AIM OF THE TASK
Could you transcribe the entries below exactly, without any of the pictures?

DATA TO USE
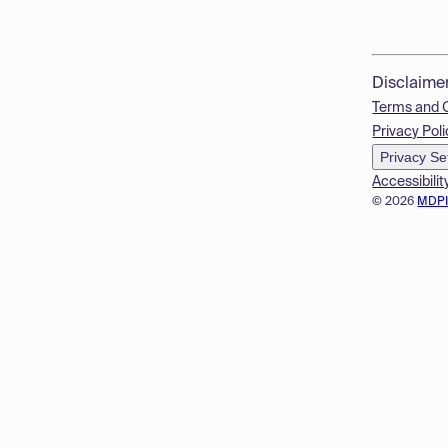
Disclaime
Terms and 
Privacy Poli
Privacy Se
Accessibilit
© 2026
MDP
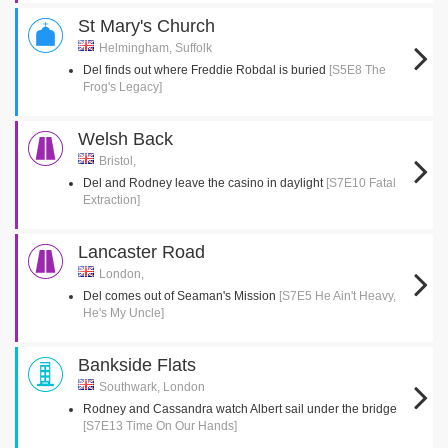
St Mary's Church
Helmingham, Suffolk
Del finds out where Freddie Robdal is buried
[S5E8 The
Frog's Legacy]
Welsh Back
Bristol,
Del and Rodney leave the casino in daylight
[S7E10 Fatal
Extraction]
Lancaster Road
London,
Del comes out of Seaman's Mission
[S7E5 He Ain't Heavy,
He's My Uncle]
Bankside Flats
Southwark, London
Rodney and Cassandra watch Albert sail under the bridge
[S7E13 Time On Our Hands]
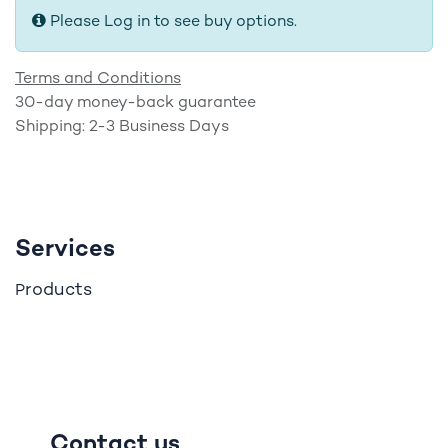
Please Log in to see buy options.
Terms and Conditions
30-day money-back guarantee
Shipping: 2-3 Business Days
Services
roducts
P
Contact us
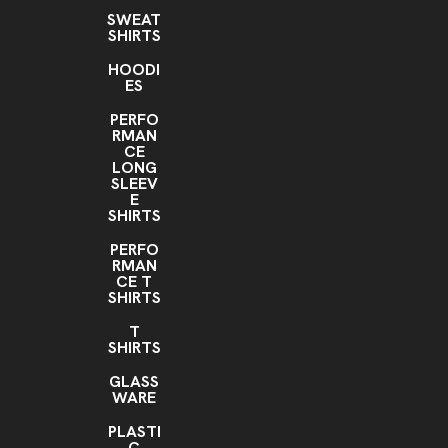
SWEAT
SHIRTS
HOODI
ES
PERFO
RMAN
CE
LONG
SLEEV
E
SHIRTS
PERFO
RMAN
CE T
SHIRTS
T
SHIRTS
GLASS
WARE
PLASTI
C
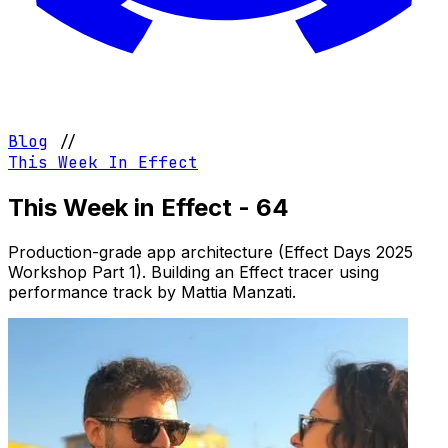
Blog
//
This Week In Effect
This Week in Effect - 64
Production-grade app architecture (Effect Days 2025
Workshop Part 1). Building an Effect tracer using
performance track by Mattia Manzati.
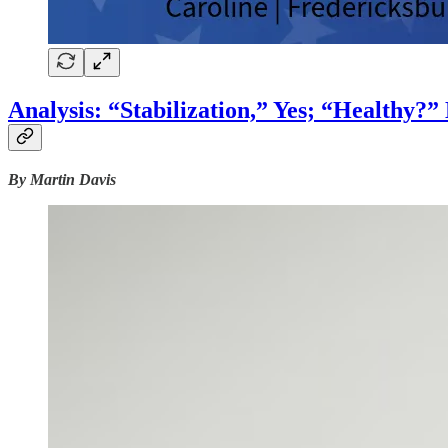
Analysis: “Stabilization,” Yes; “Healthy?
By Martin Davis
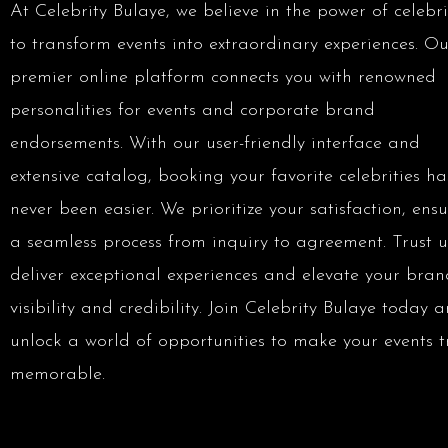
At Celebrity Bulaye, we believe in the power of celebri
to transform events into extraordinary experiences. Ou
premier online platform connects you with renowned
personalities for events and corporate brand
endorsements. With our user-friendly interface and
extensive catalog, booking your favorite celebrities ha
never been easier. We prioritize your satisfaction, ens
a seamless process from inquiry to agreement. Trust u
deliver exceptional experiences and elevate your bran
visibility and credibility. Join Celebrity Bulaye today 
unlock a world of opportunities to make your events t
memorable.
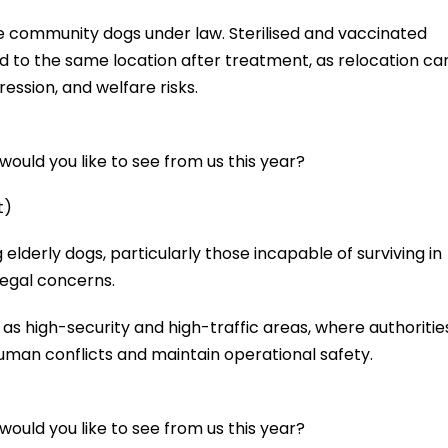
se community dogs under law. Sterilised and vaccinated
d to the same location after treatment, as relocation ca
ression, and welfare risks.
ould you like to see from us this year?
t)
lderly dogs, particularly those incapable of surviving in
 legal concerns.
 as high-security and high-traffic areas, where authoritie
man conflicts and maintain operational safety.
ould you like to see from us this year?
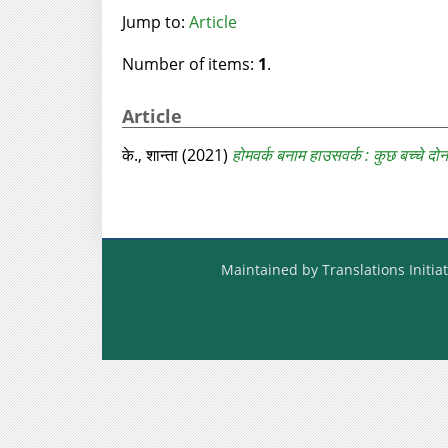
Jump to:
Article
Number of items:
1
.
Article
के., शान्‍ता
(2021)
होमवर्क बनाम हाउसवर्क : कुछ बच्‍चे दोनों
Maintained by Translations Initiat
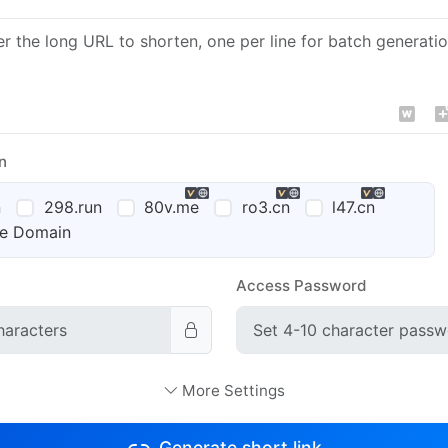
n
n
298.run
80v.me
ro3.cn
l47.cn
te Domain
Access Password
ttings
Access Platform Settings
Recommended
More Settings
E-commerce
iOS
Android
PC
Generate short link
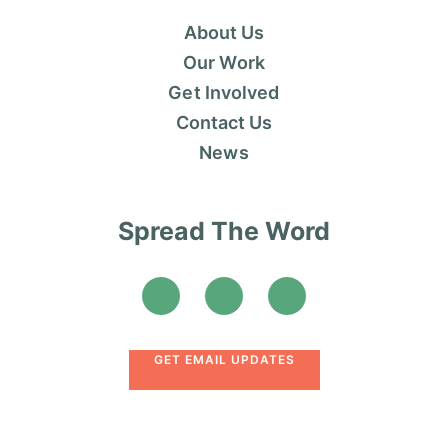
About Us
Our Work
Get Involved
Contact Us
News
Spread The Word
GET EMAIL UPDATES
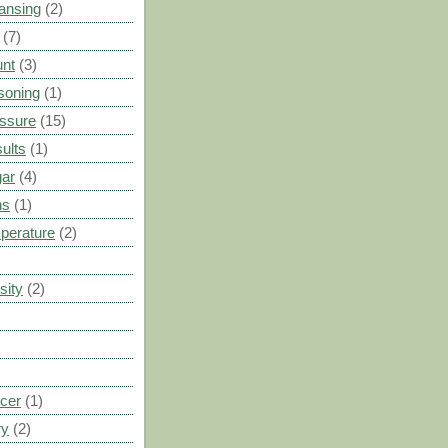
ansing
(2)
(7)
unt
(3)
soning
(1)
ssure
(15)
ults
(1)
gar
(4)
ns
(1)
perature
(2)
sity
(2)
cer
(1)
ry
(2)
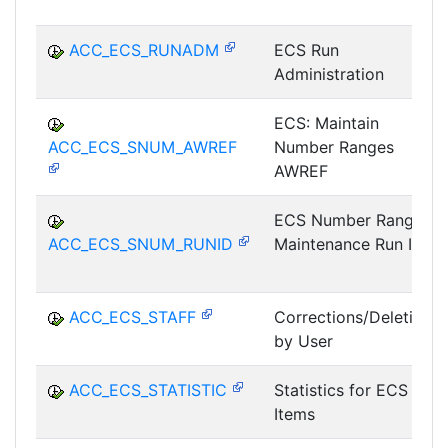
ACC_ECS_RUNADM
ECS Run
Administration
ECS: Maintain
ACC_ECS_SNUM_AWREF
Number Ranges
AWREF
ECS Number Range
ACC_ECS_SNUM_RUNID
Maintenance Run ID
ACC_ECS_STAFF
Corrections/Deletions
by User
ACC_ECS_STATISTIC
Statistics for ECS
Items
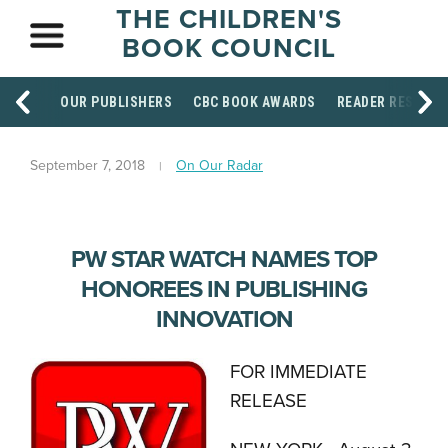
THE CHILDREN'S
BOOK COUNCIL
OUR PUBLISHERS
CBC BOOK AWARDS
READER RESOUR
September 7, 2018
On Our Radar
PW STAR WATCH NAMES TOP
HONOREES IN PUBLISHING
INNOVATION
FOR IMMEDIATE
RELEASE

EXERCISE ANSWER
Disclaime
Terms and 
Privacy Poli
Privacy Se
Accessibilit
© 2026
MDP
St Mary's Church
Helmingham, Suffolk
Del finds out where Freddie Robdal is buried
[S5E8 The
Frog's Legacy]
Welsh Back
Bristol,
Del and Rodney leave the casino in daylight
[S7E10 Fatal
Extraction]
Lancaster Road
London,
Del comes out of Seaman's Mission
[S7E5 He Ain't Heavy,
He's My Uncle]
Bankside Flats
Southwark, London
Rodney and Cassandra watch Albert sail under the bridge
[S7E13 Time On Our Hands]
Please Log in to see buy options.
Terms and Conditions
30-day money-back guarantee
Shipping: 2-3 Business Days
Services
roducts
P
Contact us
SWEAT
SHIRTS
HOODI
ES
PERFO
RMAN
CE
LONG
SLEEV
E
SHIRTS
PERFO
RMAN
CE T
SHIRTS
T
SHIRTS
GLASS
WARE
PLASTI
C
Blog
//
This Week In Effect
This Week in Effect - 64
Production-grade app architecture (Effect Days 2025
Workshop Part 1). Building an Effect tracer using
performance track by Mattia Manzati.
Analysis: “Stabilization,” Yes; “Healthy?
By Martin Davis
At Celebrity Bulaye, we believe in the power of celebri
to transform events into extraordinary experiences. Ou
premier online platform connects you with renowned
personalities for events and corporate brand
endorsements. With our user-friendly interface and
extensive catalog, booking your favorite celebrities ha
never been easier. We prioritize your satisfaction, ens
a seamless process from inquiry to agreement. Trust u
deliver exceptional experiences and elevate your bran
visibility and credibility. Join Celebrity Bulaye today 
unlock a world of opportunities to make your events t
memorable.
se community dogs under law. Sterilised and vaccinated
d to the same location after treatment, as relocation ca
ression, and welfare risks.
ould you like to see from us this year?
t)
lderly dogs, particularly those incapable of surviving in
 legal concerns.
 as high-security and high-traffic areas, where authoritie
man conflicts and maintain operational safety.
ould you like to see from us this year?
Jump to:
Article
Number of items:
1
.
Article
के., शान्‍ता
(2021)
होमवर्क बनाम हाउसवर्क : कुछ बच्‍चे दोनों
Maintained by Translations Initiat
n
n
298.run
80v.me
ro3.cn
l47.cn
te Domain
Access Password
ttings
Access Platform Settings
Recommended
More Settings
E-commerce
iOS
Android
PC
Generate short link
About Us
Our Work
Get Involved
Contact Us
News
Spread The Word
GET EMAIL UPDATES
ansing
(2)
(7)
unt
(3)
soning
(1)
ssure
(15)
ults
(1)
gar
(4)
ns
(1)
perature
(2)
sity
(2)
cer
(1)
ry
(2)
ACC_ECS_RUNADM
ECS Run
Administration
ECS: Maintain
ACC_ECS_SNUM_AWREF
Number Ranges
AWREF
ECS Number Range
ACC_ECS_SNUM_RUNID
Maintenance Run ID
ACC_ECS_STAFF
Corrections/Deletions
by User
ACC_ECS_STATISTIC
Statistics for ECS
Items
THE CHILDREN'S
BOOK COUNCIL
OUR PUBLISHERS
CBC BOOK AWARDS
READER RESOUR
September 7, 2018
On Our Radar
PW STAR WATCH NAMES TOP
HONOREES IN PUBLISHING
INNOVATION
FOR IMMEDIATE
RELEASE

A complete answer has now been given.